Flutter Prices $2.2 Billion in Debt

  • FanDuel parent will use proceeds to repay funds used for the acquisition of Snaitech, among other purposes
  • Issue denominated in dollars, euros, and pounds
  • Rated ‘BBB’ by Fitch

Flutter Entertainment (NYSE: FLUT) priced more than $2.2 billion in debt, which will be sold in three tranches denominated in dollars, euros, and British pounds. All of the senior secured notes mature in 2031.

The FanDuel parent is selling $1 billion worth of 5.875% senior secured notes, €550 million ($621.5 million) in 4% bonds, and £450 million (nearly $604 million) of 6.125% debt. Flutter also said it priced a $500 million dollar-denominated term loan B facility. Proceeds from that credit facility and the debt sales will be used in part to repay borrowings used for the acquisition of Italian gaming operator Snaitech, which operates more than 49,000 gaming and lottery devices in that country.

That transaction, which was completed on April 30, lifts Flutter’s online gaming market share in Italy to approximately 30% when combined with the operator’s existing Italian operations. Italy is continental Europe’s largest gaming market, but there’s ample room for internet growth there.

“Online penetration remains low, at 21% of market GGR in 2023, compared to more mature markets like the UK and Australia where rates exceed 60%,” according to Flutter. “Greater digital adoption is expected to drive online market growth at a compound rate of approximately 10% over the next three years.”

lutter Bond Sales Carries IG Rating

Flutter’s broader credit rating at Fitch Ratings is “BBB-“, or one notch above junk territory, but research firm graded the new bond sale “BBB,” citing growth fueled by the acquisitions of Snaitech and NSX, which bolsters the buyer’s footprint in Brazil.

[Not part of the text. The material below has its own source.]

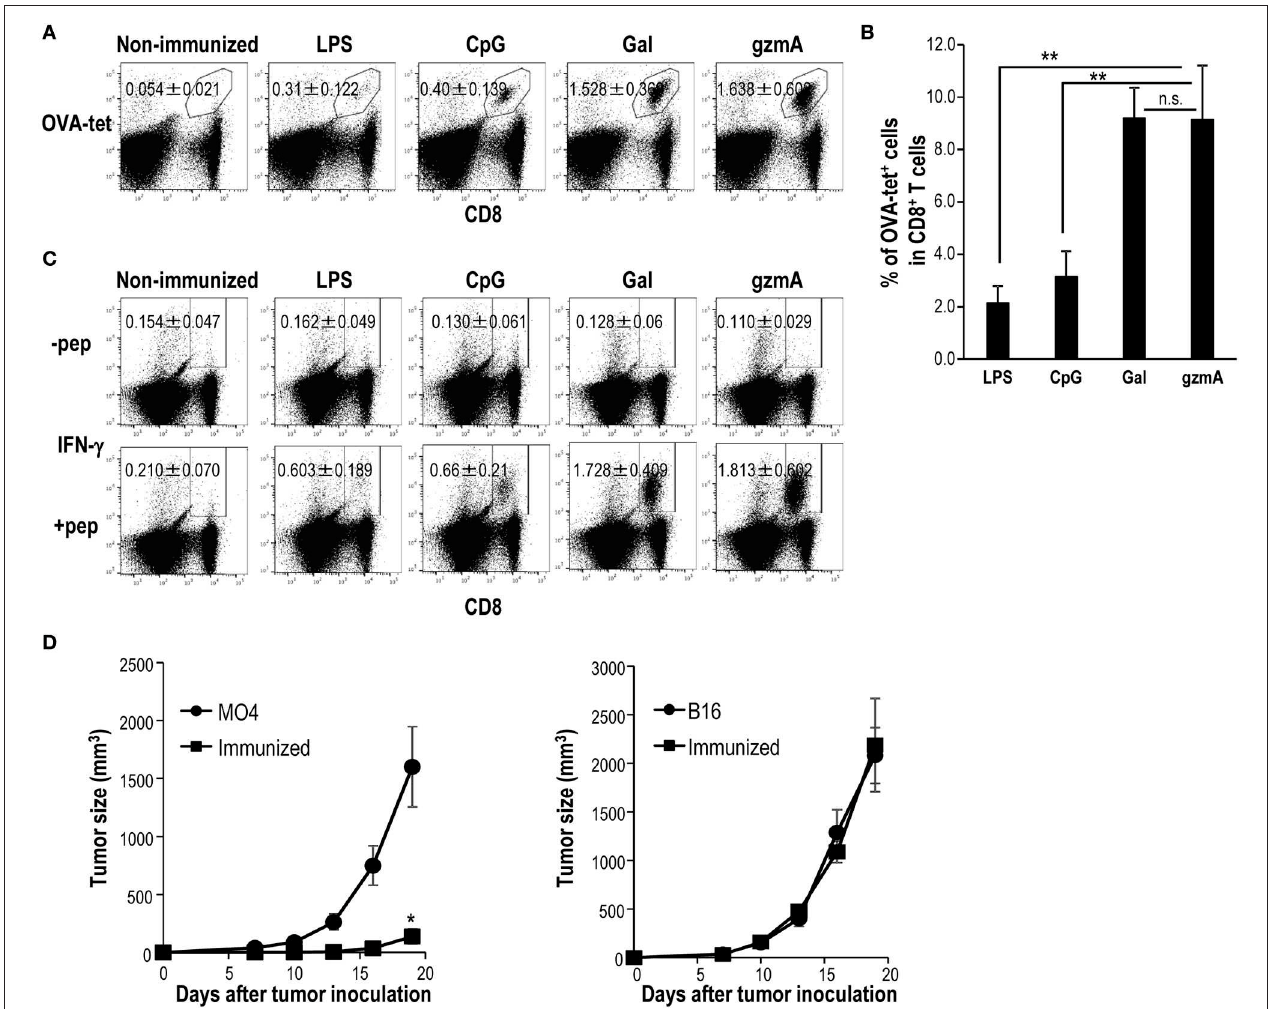
FIGURE 8 | Adjuvant effect of GzmA on antitumor cellular immunity. (A–C) CD8T cell response by different adjuvants. C57BL/6 mice were immunized intravenously with T/O together with LPS (20 µ g/mouse), CpG-ODN (30 µ g/mouse), α -GalCer (2 µ g/mouse) or GzmA (20 µ g/mouse). The frequency (A,B) and IFN- γ production (C) of OVA-specific CD8 + T cells in spleen were analyzed by flow cytometry on day 7. All data in (A–C) are representative of three independent experiments with similar results (mean ± SEM, n = 5) ** < p < 0.01 ( GzmA vs. others, Steel’s Many - one Rank Sum test) (D) The anti-tumor adjuvant effect of GzmA. Mice were immunized with T/O cells together with GzmA (20 µ g/mouse). One week later, mice were challenged with OVA-expressing B16 (MO4) or B16 (1 × 10 5 /mouse) melanoma cells, subcutaneously. The size of growing tumors was measured at the indicated time points ( n = 5–6/group) . * p < 0.05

We anticipate revenue to rise by a 12% compound annual growth rate (CAGR) to 2027, fuelled by the additions of Snaitech and NSX in 2025 and acceleration of organic growth as the company reduces concentration on mature markets (such as the UK and the EU) and segments, including retail,” notes Fitch. “Strong growth will continue to be supported by US business expansion, but we assume that it will gradually slow to mid-single digit growth from double digits.”

The research firm also praised Flutter for the $5 billion buyback plan it announced last September — the operator’s first return of capital to shareholder in five years. Flutter is aiming to repurchase $2 billion worth of its shares this year. Fitch also forecast a noticeable increase in Flutter’s 2025 earnings before interest, taxes, depreciation, amortization, and restructuring or rent costs (EBITDAR).

“We forecast Flutter’s EBITDAR margin will grow to 20% in 2027 from 16.5% in 2024, due to material improvements in profitability at US business as it reaches sufficient scale,” adds the ratings agency.

Flutter Well-Positioned Relative to Peers

FanDuel is the largest online sportsbook operator in the US and one of the leaders in this country’s internet casino market. Combine FanDuel with Flutter’s international exposure and some analysts view it as a more compelling investment story than rivals.

For example, Entain, which owns half of BetMGM, is facing regulatory scrutiny, while DraftKings (NASDAQ: DKNG) lacks the international depth possessed by Flutter.

“(Flutter) is larger than Entain plc (BB/Stable) and DraftKings Inc. (BB+/Stable) in absolute EBITDAR and has a stronger presence in the US as well as greater product diversification than both peers, with higher exposure to lottery and other forms of gaming,” concludes Fitch.